Gerd Weih, founding member of the Barnard-Boecker Centre Foundation, died in Victoria on August 31. He was dedicated to the aims and work of BBCF which he formed with his wife and companion in life’s struggles for peace and justice, Theresa Wolfwood. The ‘Boecker’ in the name of the foundation came from his mother’s family.
After his experiences in World War 2 and his time in a Russian prisoner of war camp, he came to Canada to start a new life. He believed that war was the worst thing that could happen to people and a society and worked tirelessly for peace that provided justice and dignity for people and communities.
Gerd was a physician who healed many people; he brought hundreds of babies into the world. He practised in Alberta for most of his working life. After early retirement from medical practice, Gerd worked as a volunteer doctor in Nevis, Domenica, Zimbabwe and Nicaragua- in a war zone, often treating those injured by the Contras.
His commitment to peace and social justice took him with Theresa to be human rights observers in the jungle of Chiapas, Mexico, to refugee camps in Mexico to meetings and clandestine encounters with Guatemalans during the civil war there. He joined a coffee-picking brigade in Nicaragua. Later he was a an election observer three times in El Salvador and travelled to Mexico to meet with activists opposed to Canadian mining companies.

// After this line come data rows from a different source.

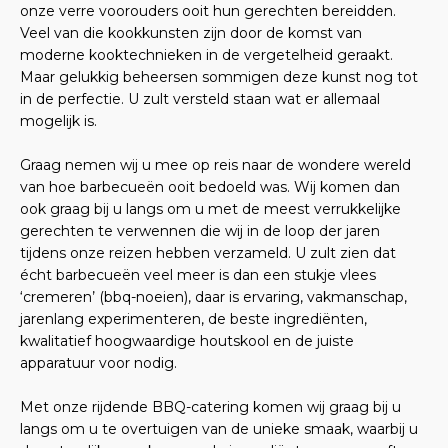
onze verre voorouders ooit hun gerechten bereidden.
Veel van die kookkunsten zijn door de komst van
moderne kooktechnieken in de vergetelheid geraakt.
Maar gelukkig beheersen sommigen deze kunst nog tot
in de perfectie. U zult versteld staan wat er allemaal
mogelijk is.
Graag nemen wij u mee op reis naar de wondere wereld
van hoe barbecueën ooit bedoeld was. Wij komen dan
ook graag bij u langs om u met de meest verrukkelijke
gerechten te verwennen die wij in de loop der jaren
tijdens onze reizen hebben verzameld. U zult zien dat
écht barbecueën veel meer is dan een stukje vlees
‘cremeren’ (bbq-noeien), daar is ervaring, vakmanschap,
jarenlang experimenteren, de beste ingrediënten,
kwalitatief hoogwaardige houtskool en de juiste
apparatuur voor nodig.
Met onze rijdende BBQ-catering komen wij graag bij u
langs om u te overtuigen van de unieke smaak, waarbij u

He visited and supported the Mazi Mazuri Centre in Nairobi, Kenya, Women in Struggle in Pakistan, farmer groups in Uganda and many other grass-roots organizations. He believed in and supported independent media in Canada and abroad.

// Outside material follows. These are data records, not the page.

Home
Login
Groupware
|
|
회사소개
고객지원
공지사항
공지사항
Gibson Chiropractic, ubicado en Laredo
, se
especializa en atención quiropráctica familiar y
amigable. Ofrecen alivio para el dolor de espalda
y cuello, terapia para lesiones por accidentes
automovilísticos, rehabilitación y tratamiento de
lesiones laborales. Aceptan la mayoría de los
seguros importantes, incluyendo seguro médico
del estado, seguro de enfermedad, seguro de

Gerd and Theresa travelled twice to Palestine, meeting farmers, families, activists, workers and independent politicians; they attended a conference on non-violent resistance in Bil’in, Palestine where they were tear-gassed by the Israeli army at peaceful demonstrations. In Jordan and Lebanon they met with Palestinian refugees in camps and organizations dedicated to an independent Palestine and the right of return.
Over the years Gerd was informed and inspired by participation in World Social Forums and other international conferences. He was always stimulated by the work and analysis of other activists.
A keen reader, he was reading books on Palestine, USA torture camps and the Spanish Civil War just before his death. Gerd loved making and fixing things. He spent many hours lying under various ancient VW vans over the years. With Theresa he built a cabin on Hornby Island; there he planted trees and entertained many visitors. He joined in many peace and social actions in that community.
He loved the theatre and was an enthusiastic amateur actor, set-builder and board member of theatre groups. He acted in two political musicals created and directed by BBCF board member, Stacy Chapplel. In MAI in Oz he played Margaret Thatcher as the Marlboro Man and in Splice of Life he was a genetically modified sheep.
Gerd was actively involved in BBCF work, often directing attention and contributions to various causes he felt strongly about, including The Arab Group for the Protection of Nature and its tree planting project in Palestine and the BDS (Boycott, Divest and Sanctions) Campaign for Palestine.
Locally he was active in the Mining Justice Action Committee and the Central America Support Committee; he was bagging its Café Simpatico fair trade, organic Nicaraguan coffee in the weeks before he died. He loved hosting visitors and gatherings in his home. In June he participated as he had in previous years in the Cumberland Miners Memorial.
Gerd faithfully attended Victoria Women in Black vigils; he helped make hundreds of White Poppies for Peace and wore his proudly on his birthday, November 11, a symbol of his work for peace. The Women in Black August 6, Hiroshima Day vigil was his last public event; he came, frail but determined to the end, to witness for peace.